Tasks »
1. Write out the part of the abstract that opens with the words containing "The roles of" and closes with "nerve growth factor.".
2. Answer these questions using the abstract:
(a) In what cells does nerve growth factor stimulate HMK?
(b) Which enzyme inactivates HMK activity in vitro?
(c) Which kinase inhibitor blocks HMK activation by NGF in vivo?
3. List every inhibitor that the abstract names.

The roles of macromolecular synthesis and phosphorylation in the regulation of a protein kinase activity transiently stimulated by nerve growth factor.

Past work identified and characterized an apparently novel protein kinase activity (designated HMK) that is highly and transiently stimulated in PC12 pheochromocytoma cells by nerve growth factor (NGF). In vitro, HMK phosphorylates both high molecular weight microtubule-associated proteins and myelin basic protein. This study investigates the potential mechanisms of HMK regulation in intact PC12 cells and reveals the following. 1) HMK activation is independent of macromolecular synthesis while the subsequent post-induction suppression requires both RNA and protein synthesis. 2) Neither cAMP-dependent nor Ca2+/phospholipid-dependent protein kinases appear to play a role in regulation of HMK activity by NGF. 3) In vitro, HMK activity is inactivated by protein phosphatase 2A. 4) In vivo, HMK activation by NGF is inhibited by the kinase inhibitor, K-252a. (5) Vanadate, a tyrosine phosphatase inhibitor, induces HMK activity in intact cells, while okadaic acid, a serine/threonine phosphatase inhibitor, is much less efficacious. 6) Application of okadaic acid to vanadate-pretreated cells synergistically stimulates HMK activity to a level comparable to that achieved with NGF. (7) Activation of HMK by NGF is not significantly affected when cells are pretreated with okadaic acid. However, the subsequent NGF-promoted deactivation of HMK is greatly accelerated by okadaic acid. (8) NGF down-regulated HMK activity can be heterologously restimulated by exposure to vanadate and okadaic acid. These data suggest that phosphorylation plays a critical role in both the up- and down-regulation of HMK activity in NGF-treated cells. Moreover, suppression of HMK activity requires ongoing macromolecular synthesis and appears to occur by inactivation rather than degradation.

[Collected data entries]
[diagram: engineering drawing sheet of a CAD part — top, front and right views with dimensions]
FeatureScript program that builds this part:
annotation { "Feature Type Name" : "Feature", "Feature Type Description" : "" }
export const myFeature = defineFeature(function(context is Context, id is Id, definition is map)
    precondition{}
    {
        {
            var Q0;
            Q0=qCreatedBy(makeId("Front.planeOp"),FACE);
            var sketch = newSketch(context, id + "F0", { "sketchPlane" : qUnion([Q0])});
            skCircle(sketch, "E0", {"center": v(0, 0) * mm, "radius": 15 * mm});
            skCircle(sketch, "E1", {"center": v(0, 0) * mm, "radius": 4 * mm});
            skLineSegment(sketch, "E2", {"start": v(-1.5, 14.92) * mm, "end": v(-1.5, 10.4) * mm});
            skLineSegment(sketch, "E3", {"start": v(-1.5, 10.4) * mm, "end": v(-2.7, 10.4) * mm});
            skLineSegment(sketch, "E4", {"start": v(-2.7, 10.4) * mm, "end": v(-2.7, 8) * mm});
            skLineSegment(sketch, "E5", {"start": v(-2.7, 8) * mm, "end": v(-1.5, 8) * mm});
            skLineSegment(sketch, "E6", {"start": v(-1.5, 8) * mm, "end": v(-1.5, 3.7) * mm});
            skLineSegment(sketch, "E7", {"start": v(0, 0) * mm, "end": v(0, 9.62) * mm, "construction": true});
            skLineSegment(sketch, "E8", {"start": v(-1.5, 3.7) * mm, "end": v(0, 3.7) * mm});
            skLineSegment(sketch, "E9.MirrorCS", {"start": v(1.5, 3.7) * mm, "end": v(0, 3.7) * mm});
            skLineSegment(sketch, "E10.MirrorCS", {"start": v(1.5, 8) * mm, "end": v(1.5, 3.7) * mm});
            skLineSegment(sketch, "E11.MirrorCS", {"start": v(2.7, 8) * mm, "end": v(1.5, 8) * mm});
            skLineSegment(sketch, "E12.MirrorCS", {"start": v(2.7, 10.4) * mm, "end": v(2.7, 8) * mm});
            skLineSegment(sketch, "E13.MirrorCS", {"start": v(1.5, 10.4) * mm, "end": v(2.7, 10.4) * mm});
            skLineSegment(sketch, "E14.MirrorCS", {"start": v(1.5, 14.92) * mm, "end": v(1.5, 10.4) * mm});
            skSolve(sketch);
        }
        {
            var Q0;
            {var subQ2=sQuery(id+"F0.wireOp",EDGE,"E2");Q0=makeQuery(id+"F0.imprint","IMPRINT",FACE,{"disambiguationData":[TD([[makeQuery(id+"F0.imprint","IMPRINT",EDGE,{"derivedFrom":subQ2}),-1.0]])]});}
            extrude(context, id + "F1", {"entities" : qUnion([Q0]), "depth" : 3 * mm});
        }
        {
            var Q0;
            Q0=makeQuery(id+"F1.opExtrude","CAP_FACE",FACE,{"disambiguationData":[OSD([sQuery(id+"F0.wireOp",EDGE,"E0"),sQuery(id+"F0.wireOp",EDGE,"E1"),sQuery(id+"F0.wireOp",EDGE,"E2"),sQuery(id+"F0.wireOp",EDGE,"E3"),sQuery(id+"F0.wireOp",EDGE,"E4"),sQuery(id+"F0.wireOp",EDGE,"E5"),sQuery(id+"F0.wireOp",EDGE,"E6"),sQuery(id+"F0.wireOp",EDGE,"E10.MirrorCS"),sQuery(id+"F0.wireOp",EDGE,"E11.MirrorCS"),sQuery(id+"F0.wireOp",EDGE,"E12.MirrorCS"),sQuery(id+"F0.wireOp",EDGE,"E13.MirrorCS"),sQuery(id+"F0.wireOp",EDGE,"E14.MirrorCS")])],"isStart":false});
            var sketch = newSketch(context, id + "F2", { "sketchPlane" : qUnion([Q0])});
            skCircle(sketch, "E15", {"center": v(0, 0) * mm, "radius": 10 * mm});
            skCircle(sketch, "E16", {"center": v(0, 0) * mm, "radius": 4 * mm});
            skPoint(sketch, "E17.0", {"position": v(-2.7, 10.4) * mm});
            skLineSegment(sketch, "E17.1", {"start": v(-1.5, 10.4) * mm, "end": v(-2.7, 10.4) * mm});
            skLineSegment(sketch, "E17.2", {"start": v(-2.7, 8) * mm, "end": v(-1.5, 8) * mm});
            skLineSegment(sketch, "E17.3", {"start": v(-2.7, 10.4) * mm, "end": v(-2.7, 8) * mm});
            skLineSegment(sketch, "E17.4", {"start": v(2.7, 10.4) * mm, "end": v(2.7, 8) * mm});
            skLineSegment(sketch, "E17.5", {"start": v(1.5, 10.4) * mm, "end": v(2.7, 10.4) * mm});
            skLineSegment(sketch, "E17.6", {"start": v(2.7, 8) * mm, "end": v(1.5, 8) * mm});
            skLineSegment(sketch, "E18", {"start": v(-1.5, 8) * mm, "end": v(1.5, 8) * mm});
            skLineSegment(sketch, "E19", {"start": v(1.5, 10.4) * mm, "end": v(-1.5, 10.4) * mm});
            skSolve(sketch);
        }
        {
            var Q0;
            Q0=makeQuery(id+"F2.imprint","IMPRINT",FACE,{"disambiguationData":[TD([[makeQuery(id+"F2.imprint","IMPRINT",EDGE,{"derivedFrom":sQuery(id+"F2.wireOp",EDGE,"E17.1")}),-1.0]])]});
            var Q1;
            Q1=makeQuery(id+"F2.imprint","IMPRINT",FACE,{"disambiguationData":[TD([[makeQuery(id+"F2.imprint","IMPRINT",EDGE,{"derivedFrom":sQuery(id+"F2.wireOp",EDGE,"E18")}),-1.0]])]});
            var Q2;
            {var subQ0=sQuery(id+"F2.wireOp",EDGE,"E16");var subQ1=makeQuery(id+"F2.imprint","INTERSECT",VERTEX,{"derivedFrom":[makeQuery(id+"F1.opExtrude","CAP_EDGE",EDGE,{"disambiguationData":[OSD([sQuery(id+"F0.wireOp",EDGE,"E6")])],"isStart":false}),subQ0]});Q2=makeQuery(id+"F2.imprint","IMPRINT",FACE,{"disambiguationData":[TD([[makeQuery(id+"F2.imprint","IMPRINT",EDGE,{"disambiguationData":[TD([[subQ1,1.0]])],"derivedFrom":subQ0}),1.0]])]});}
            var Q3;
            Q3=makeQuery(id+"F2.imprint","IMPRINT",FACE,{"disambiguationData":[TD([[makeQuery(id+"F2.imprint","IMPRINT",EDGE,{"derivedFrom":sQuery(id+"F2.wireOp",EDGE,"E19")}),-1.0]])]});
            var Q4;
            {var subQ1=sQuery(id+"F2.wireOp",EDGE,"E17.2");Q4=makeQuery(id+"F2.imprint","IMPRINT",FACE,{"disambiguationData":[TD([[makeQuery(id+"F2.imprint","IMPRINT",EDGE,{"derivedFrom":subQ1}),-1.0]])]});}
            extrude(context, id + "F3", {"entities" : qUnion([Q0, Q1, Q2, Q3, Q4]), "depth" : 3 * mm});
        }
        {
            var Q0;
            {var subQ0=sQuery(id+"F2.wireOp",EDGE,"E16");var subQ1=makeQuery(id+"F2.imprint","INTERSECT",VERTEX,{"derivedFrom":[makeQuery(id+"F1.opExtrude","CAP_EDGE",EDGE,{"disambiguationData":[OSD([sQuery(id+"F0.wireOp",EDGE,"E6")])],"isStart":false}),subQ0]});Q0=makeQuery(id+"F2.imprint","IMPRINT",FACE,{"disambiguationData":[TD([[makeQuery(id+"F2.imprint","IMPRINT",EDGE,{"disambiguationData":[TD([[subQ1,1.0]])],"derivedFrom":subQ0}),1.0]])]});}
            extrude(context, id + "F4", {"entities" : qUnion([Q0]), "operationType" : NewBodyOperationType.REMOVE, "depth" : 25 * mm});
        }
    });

Answers »
1.
The roles of macromolecular synthesis and phosphorylation in the regulation of a protein kinase activity transiently stimulated by nerve growth factor.

2.
(a) PC12 pheochromocytoma cells
(b) Protein phosphatase 2A
(c) K-252a

3.
K-252a
Vanadate
Okadaic acid